Let me first address the drought issue. Whilst there are undoubtedly pockets of ground where drought is an issue, at the moment and here, the crops are showing signs of drought stress with well waxed and rolled leaves.
But the vast majority of ground in the area I cover is not suffering from drought. The crops though have been showing signs of stress but it has been a lack of nitrogen that has been making the crops look poor.
It is not that nitrogen has not been applied, but that we have not had the rain to wash it in until recently. At the time of writing it is a fortnight since most of the area had the first significant rain in two months and this has now put right the lack of nitrogen situation.
As a result of growing from GS 30 to 37 with less than optimal levels of nitrogen and water the crops are looking like they are going to be quite short, but I have seen crops bounce back under similar circumstances in the past.
The dry weather has shifted the usual emphasis from septoria onto yellow rust and mildew, both of which are making their presence felt, particularly where previous fungicide applications have either been delayed or missed.
It just goes to underline the fact that there does not seem to be such a thing as a low disease pressure year, just years when the disease pressure is different from usual. Oakley is the main wheat variety suffering from yellow rust and I think we will see the variety disappear this year in the south west as it is becoming too expensive to grow and we do not have the blackgrass against which its competitive growth habit is useful.
I am, at present, feeling rather thankful that the majority of my customers are growing Scout, Lear, Sahara and Deben which all have a yellow rust rating of 8 or 9. Where yellow rust is present in a crop it will be receiving an application of metconazole, epoxyconazole and pyraclostrobin without delay.

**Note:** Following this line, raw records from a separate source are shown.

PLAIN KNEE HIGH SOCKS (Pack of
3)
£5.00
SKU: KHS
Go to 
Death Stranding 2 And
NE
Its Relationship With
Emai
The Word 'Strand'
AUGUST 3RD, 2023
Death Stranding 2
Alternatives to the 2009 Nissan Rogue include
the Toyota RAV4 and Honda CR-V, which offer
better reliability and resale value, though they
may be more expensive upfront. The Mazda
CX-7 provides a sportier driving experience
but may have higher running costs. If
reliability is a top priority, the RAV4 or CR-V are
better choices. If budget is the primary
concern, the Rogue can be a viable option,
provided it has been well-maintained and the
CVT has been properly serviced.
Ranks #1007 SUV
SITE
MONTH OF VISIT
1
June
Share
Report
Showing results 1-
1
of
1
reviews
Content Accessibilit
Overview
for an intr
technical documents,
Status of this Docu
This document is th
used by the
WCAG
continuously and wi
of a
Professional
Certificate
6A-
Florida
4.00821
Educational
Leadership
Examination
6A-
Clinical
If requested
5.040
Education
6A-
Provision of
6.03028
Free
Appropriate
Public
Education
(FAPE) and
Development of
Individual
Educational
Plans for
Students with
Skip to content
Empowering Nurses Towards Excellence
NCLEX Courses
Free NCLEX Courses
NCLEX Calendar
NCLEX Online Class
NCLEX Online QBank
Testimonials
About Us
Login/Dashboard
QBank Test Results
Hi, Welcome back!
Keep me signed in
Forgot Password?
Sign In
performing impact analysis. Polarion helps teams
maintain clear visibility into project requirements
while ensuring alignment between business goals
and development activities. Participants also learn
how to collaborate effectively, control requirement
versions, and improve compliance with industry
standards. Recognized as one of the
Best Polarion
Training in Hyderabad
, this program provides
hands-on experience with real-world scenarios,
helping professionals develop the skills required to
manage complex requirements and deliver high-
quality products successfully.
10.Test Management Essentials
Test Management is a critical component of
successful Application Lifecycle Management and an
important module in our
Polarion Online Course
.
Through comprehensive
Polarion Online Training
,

The more resistant varieties mentioned above are receiving an application of bixafen and prothioconazle at T2. I have elected to use the new chemistry despite relatively low septoria pressure as the weather has broken and we are in a showery spell and the disease could still return with a vengeance. Also, in the absence of disease we will get the physiological benefits from the bixafen which may help to maintain green leaf area and reduce crop stress.
Winter barley crops which had their nitrogen earlier than the wheats are generally looking the best they have for a number of years and with enough rain look like they will yield extremely well. Rynchosporium which was very bad at T1 has been controlled very well. With the absence of active rhynchosporium most crops received a mix of cyprodinil and picoxystrobin at T2.
Early-drilled spring barley is generally looking very well but the later-drilled crops have suffered quite badly in the dry. However, they are now improving since following the rain.
Care has had to be taken this year to keep tank mixes simple to avoid scorch, which in some cases has meant multiple trips through the crop with the sprayer, particularly where weed problems have been complex. The new variety Garner and Quench appear to have coped with the dry conditions better than Westminster.
The maize crop has flown out of the ground this year and on some units is a full three to four weeks ahead of most seasons. The problem here is that only a small proportion of the weed has come so far, but will have to be controlled soon before it gets to large. There is, therefore, a increased chance that the crop will need to have two herbicide applications this year.